Khalil: More than eight out of ten drug clinical trials end in failure. Failure in the clinical trial process can be the result of simply not having the right drug to mitigate a disease. However, unsuccessful trial results more often stem from failing to properly identify the patients who will benefit from the drug. Traditionally, most clinical trials are designed to simply determine which patients respond and which do not respond to a certain drug. But trials need to go beyond simply testing for response. They need to be designed in a way that enables researchers to learn who is likely to respond and, more importantly, why. In other words, to understand the biological and physiological mechanisms driving response.
If we can set-up phase 1 and 2 studies as learning trials by collecting sufficient genomic, proteomic, other molecular and granular surrogate digital health readouts, then we can apply causal machine learning to identify the mechanisms driving response. Understanding the mechanisms means that researchers can select patients accordingly and design more successful phase 3 trials.
It’s a combination of collecting the right data with cause and effect models that go beyond just predicting likely response to treatment by determining why a specific population group is responding. Researchers need to not only identify response rates, but to better understand them as well. This means shifting from a prediction model to a cause and effect model to determine why a specific population group is responding. Unfortunately, with traditional statistical methods, identifying relevant biomarkers is likely to lead to many false positives, increasing the time and expense for discovering the subpopulation that is likely to respond.
Our platform eliminates the time-consuming current methods of biomarker selection, allowing scientists to explore all potential biomarkers and select the most relevant causal biomarkers for a trial. Users can run a complete trial dataset and quickly identify predictive and causal biomarkers to select patients with a high probability of treatment benefit in a follow-up trial. It also prioritizes prognostic biomarkers that could identify disease drivers that, when perturbed, show a change in the outcome of interest.
New: GNS Healthcare claims to be able to run in silico clinical trials that show how drugs work in the real world. What kind of data goes into this prediction?
Khalil: Biopharma is looking to make clinical trials much more flexible and adaptive.

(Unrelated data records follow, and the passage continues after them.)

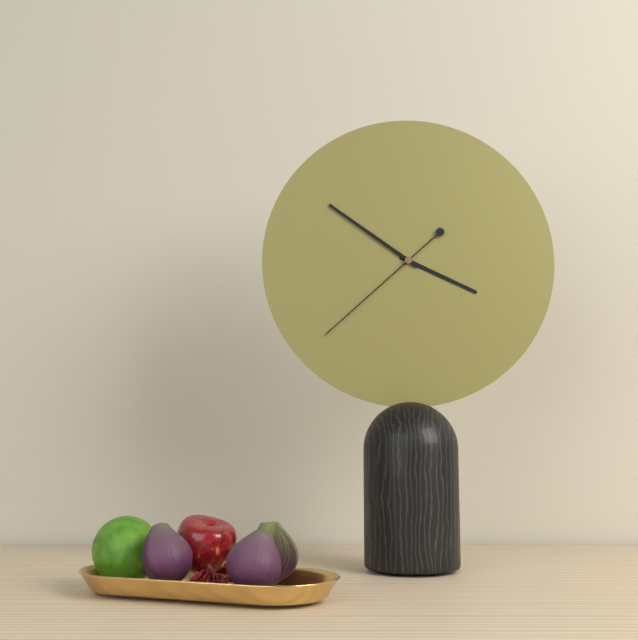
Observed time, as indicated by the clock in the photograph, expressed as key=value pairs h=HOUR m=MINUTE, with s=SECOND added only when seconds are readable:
h=3 m=51 s=38
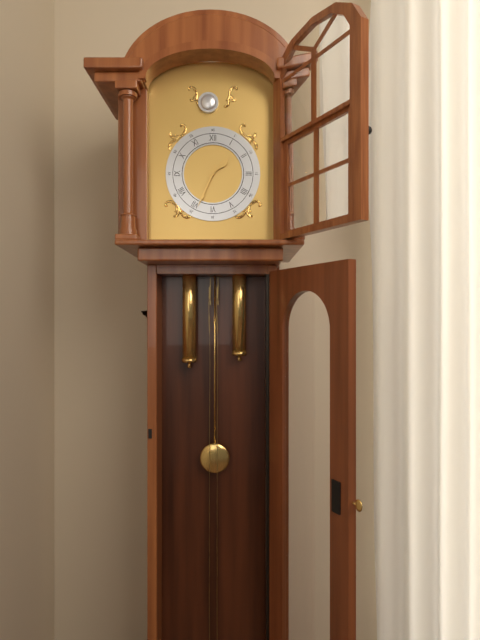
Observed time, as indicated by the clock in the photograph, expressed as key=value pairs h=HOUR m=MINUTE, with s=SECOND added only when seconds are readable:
h=1 m=34
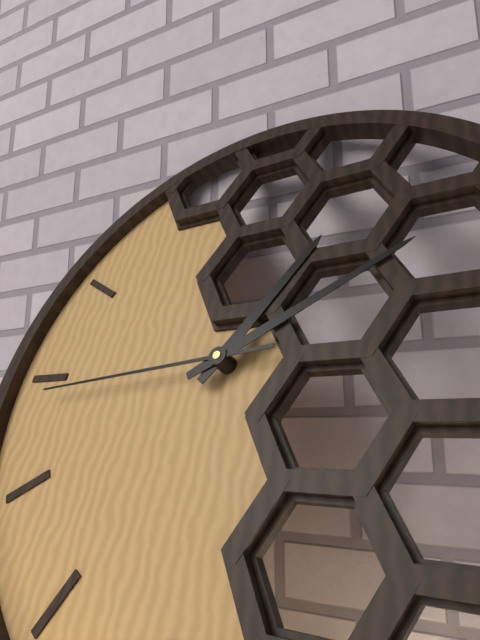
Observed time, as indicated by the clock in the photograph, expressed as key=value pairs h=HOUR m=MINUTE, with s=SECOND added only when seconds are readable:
h=1 m=10 s=44
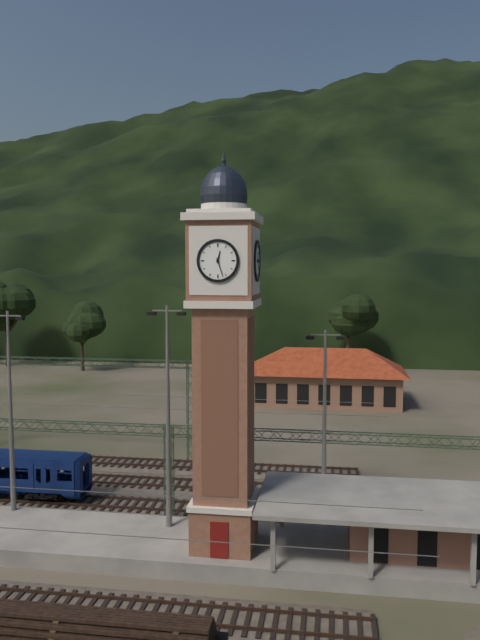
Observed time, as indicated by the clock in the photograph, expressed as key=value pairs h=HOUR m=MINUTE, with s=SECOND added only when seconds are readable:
h=12 m=27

This is in part due to a few changes made at the federal level that allows biopharma companies to incorporate real-world data in ways that were previously impossible. AI and machine learning can add real value when bringing a drug to market by conducting in silico trials—or in other words, trials that are conducted completely within the confines of a computer.
But in order to do this effectively and in a way that stands up to the scientific rigor that is expected of traditional clinical trials, biopharma needs an AI platform that helps explain the cause and effect relationships between the data and provides transparency into what is happening and why.
Our platform, REFS, can leverage a near infinite amount of clinical trial data and real-world data to create in silico trials that enable researchers to explore disease and drug mechanisms, identify subpopulations of patients through biomarker discovery, and evaluate treatment effects and responses. The way the causal models are built allows for a greater number and wider variety of experiments to be conducted, including head-to-head comparison studies, how a drug will perform in an out-of-sample patient cohort, and expand to possible new drug indications. By adopting this approach, biopharma can incorporate new patient data and learn continuously to adjust the trial, improving the probability of success while reducing the total cost of the drug’s development.